**Task details:** Across all the items below, switch "catalogue / barcode" to "barcode" wherever it occurs, and reproduce the lines with everything else unchanged.

*****

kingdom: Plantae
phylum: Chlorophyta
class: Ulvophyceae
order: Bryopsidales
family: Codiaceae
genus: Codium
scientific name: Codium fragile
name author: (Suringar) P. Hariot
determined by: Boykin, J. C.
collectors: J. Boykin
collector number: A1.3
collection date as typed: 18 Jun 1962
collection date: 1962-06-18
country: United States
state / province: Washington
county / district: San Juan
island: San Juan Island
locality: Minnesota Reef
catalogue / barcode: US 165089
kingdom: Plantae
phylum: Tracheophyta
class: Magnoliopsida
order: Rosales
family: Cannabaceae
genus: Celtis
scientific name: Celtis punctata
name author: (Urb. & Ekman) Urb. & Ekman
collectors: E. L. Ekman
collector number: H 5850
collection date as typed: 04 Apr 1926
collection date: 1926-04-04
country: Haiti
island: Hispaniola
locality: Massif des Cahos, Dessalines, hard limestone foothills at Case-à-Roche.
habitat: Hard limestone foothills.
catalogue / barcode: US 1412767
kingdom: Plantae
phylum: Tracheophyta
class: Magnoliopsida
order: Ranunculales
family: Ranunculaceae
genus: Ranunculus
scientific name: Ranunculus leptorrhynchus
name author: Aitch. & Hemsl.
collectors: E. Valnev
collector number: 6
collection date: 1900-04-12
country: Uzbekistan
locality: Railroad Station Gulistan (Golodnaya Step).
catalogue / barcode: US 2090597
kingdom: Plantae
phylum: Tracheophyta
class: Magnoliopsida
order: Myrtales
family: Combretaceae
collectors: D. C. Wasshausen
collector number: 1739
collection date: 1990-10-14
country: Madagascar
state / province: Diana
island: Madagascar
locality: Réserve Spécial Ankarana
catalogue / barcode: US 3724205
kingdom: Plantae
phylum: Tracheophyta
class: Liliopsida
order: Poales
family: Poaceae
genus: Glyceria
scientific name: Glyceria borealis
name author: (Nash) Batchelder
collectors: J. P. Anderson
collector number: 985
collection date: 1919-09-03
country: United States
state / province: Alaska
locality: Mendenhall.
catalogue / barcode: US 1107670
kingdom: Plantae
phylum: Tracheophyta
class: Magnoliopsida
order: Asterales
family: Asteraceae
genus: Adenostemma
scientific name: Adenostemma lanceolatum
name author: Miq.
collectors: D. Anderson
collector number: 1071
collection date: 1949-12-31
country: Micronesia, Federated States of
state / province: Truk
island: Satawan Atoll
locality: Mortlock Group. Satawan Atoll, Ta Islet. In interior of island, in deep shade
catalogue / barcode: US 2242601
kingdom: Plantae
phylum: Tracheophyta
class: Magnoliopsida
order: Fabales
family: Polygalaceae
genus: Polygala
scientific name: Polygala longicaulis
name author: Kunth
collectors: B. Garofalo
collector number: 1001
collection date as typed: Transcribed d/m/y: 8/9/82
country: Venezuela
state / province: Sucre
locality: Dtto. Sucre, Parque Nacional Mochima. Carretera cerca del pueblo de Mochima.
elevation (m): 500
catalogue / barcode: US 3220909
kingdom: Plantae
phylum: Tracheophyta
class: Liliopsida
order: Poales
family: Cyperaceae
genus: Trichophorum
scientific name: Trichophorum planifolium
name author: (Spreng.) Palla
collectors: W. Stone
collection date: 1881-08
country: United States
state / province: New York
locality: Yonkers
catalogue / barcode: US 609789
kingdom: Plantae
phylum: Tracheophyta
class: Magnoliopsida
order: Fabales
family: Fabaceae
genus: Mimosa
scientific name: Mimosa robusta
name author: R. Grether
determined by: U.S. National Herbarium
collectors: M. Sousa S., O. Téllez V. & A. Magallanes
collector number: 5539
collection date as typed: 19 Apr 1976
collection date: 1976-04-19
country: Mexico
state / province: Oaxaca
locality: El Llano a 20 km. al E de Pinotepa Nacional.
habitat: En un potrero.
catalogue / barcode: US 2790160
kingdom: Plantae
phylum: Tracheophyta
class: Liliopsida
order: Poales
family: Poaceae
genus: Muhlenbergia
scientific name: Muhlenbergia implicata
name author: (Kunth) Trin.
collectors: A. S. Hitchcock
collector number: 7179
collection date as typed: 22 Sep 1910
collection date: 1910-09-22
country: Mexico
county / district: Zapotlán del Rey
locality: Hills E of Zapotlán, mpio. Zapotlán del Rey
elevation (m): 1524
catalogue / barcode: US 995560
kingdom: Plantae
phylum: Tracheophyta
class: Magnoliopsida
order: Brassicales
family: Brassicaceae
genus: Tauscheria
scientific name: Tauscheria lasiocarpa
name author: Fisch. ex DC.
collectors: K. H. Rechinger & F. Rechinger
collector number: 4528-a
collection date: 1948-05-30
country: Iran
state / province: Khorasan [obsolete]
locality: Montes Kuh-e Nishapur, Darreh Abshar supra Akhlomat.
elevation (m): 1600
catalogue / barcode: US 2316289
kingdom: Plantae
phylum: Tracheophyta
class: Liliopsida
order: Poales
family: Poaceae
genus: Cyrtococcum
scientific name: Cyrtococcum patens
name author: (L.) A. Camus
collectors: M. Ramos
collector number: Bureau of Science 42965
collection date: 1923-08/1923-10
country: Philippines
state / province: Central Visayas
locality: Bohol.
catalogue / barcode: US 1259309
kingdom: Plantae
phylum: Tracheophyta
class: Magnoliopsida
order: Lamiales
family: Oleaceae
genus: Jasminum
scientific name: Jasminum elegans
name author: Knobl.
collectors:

*****

**Solution to this task:**
kingdom: Plantae
phylum: Chlorophyta
class: Ulvophyceae
order: Bryopsidales
family: Codiaceae
genus: Codium
scientific name: Codium fragile
name author: (Suringar) P. Hariot
determined by: Boykin, J. C.
collectors: J. Boykin
collector number: A1.3
collection date as typed: 18 Jun 1962
collection date: 1962-06-18
country: United States
state / province: Washington
county / district: San Juan
island: San Juan Island
locality: Minnesota Reef
barcode: US 165089
kingdom: Plantae
phylum: Tracheophyta
class: Magnoliopsida
order: Rosales
family: Cannabaceae
genus: Celtis
scientific name: Celtis punctata
name author: (Urb. & Ekman) Urb. & Ekman
collectors: E. L. Ekman
collector number: H 5850
collection date as typed: 04 Apr 1926
collection date: 1926-04-04
country: Haiti
island: Hispaniola
locality: Massif des Cahos, Dessalines, hard limestone foothills at Case-à-Roche.
habitat: Hard limestone foothills.
barcode: US 1412767
kingdom: Plantae
phylum: Tracheophyta
class: Magnoliopsida
order: Ranunculales
family: Ranunculaceae
genus: Ranunculus
scientific name: Ranunculus leptorrhynchus
name author: Aitch. & Hemsl.
collectors: E. Valnev
collector number: 6
collection date: 1900-04-12
country: Uzbekistan
locality: Railroad Station Gulistan (Golodnaya Step).
barcode: US 2090597
kingdom: Plantae
phylum: Tracheophyta
class: Magnoliopsida
order: Myrtales
family: Combretaceae
collectors: D. C. Wasshausen
collector number: 1739
collection date: 1990-10-14
country: Madagascar
state / province: Diana
island: Madagascar
locality: Réserve Spécial Ankarana
barcode: US 3724205
kingdom: Plantae
phylum: Tracheophyta
class: Liliopsida
order: Poales
family: Poaceae
genus: Glyceria
scientific name: Glyceria borealis
name author: (Nash) Batchelder
collectors: J. P. Anderson
collector number: 985
collection date: 1919-09-03
country: United States
state / province: Alaska
locality: Mendenhall.
barcode: US 1107670
kingdom: Plantae
phylum: Tracheophyta
class: Magnoliopsida
order: Asterales
family: Asteraceae
genus: Adenostemma
scientific name: Adenostemma lanceolatum
name author: Miq.
collectors: D. Anderson
collector number: 1071
collection date: 1949-12-31
country: Micronesia, Federated States of
state / province: Truk
island: Satawan Atoll
locality: Mortlock Group. Satawan Atoll, Ta Islet. In interior of island, in deep shade
barcode: US 2242601
kingdom: Plantae
phylum: Tracheophyta
class: Magnoliopsida
order: Fabales
family: Polygalaceae
genus: Polygala
scientific name: Polygala longicaulis
name author: Kunth
collectors: B. Garofalo
collector number: 1001
collection date as typed: Transcribed d/m/y: 8/9/82
country: Venezuela
state / province: Sucre
locality: Dtto. Sucre, Parque Nacional Mochima. Carretera cerca del pueblo de Mochima.
elevation (m): 500
barcode: US 3220909
kingdom: Plantae
phylum: Tracheophyta
class: Liliopsida
order: Poales
family: Cyperaceae
genus: Trichophorum
scientific name: Trichophorum planifolium
name author: (Spreng.) Palla
collectors: W. Stone
collection date: 1881-08
country: United States
state / province: New York
locality: Yonkers
barcode: US 609789
kingdom: Plantae
phylum: Tracheophyta
class: Magnoliopsida
order: Fabales
family: Fabaceae
genus: Mimosa
scientific name: Mimosa robusta
name author: R. Grether
determined by: U.S. National Herbarium
collectors: M. Sousa S., O. Téllez V. & A. Magallanes
collector number: 5539
collection date as typed: 19 Apr 1976
collection date: 1976-04-19
country: Mexico
state / province: Oaxaca
locality: El Llano a 20 km. al E de Pinotepa Nacional.
habitat: En un potrero.
barcode: US 2790160
kingdom: Plantae
phylum: Tracheophyta
class: Liliopsida
order: Poales
family: Poaceae
genus: Muhlenbergia
scientific name: Muhlenbergia implicata
name author: (Kunth) Trin.
collectors: A. S. Hitchcock
collector number: 7179
collection date as typed: 22 Sep 1910
collection date: 1910-09-22
country: Mexico
county / district: Zapotlán del Rey
locality: Hills E of Zapotlán, mpio. Zapotlán del Rey
elevation (m): 1524
barcode: US 995560
kingdom: Plantae
phylum: Tracheophyta
class: Magnoliopsida
order: Brassicales
family: Brassicaceae
genus: Tauscheria
scientific name: Tauscheria lasiocarpa
name author: Fisch. ex DC.
collectors: K. H. Rechinger & F. Rechinger
collector number: 4528-a
collection date: 1948-05-30
country: Iran
state / province: Khorasan [obsolete]
locality: Montes Kuh-e Nishapur, Darreh Abshar supra Akhlomat.
elevation (m): 1600
barcode: US 2316289
kingdom: Plantae
phylum: Tracheophyta
class: Liliopsida
order: Poales
family: Poaceae
genus: Cyrtococcum
scientific name: Cyrtococcum patens
name author: (L.) A. Camus
collectors: M. Ramos
collector number: Bureau of Science 42965
collection date: 1923-08/1923-10
country: Philippines
state / province: Central Visayas
locality: Bohol.
barcode: US 1259309
kingdom: Plantae
phylum: Tracheophyta
class: Magnoliopsida
order: Lamiales
family: Oleaceae
genus: Jasminum
scientific name: Jasminum elegans
name author: Knobl.
collectors:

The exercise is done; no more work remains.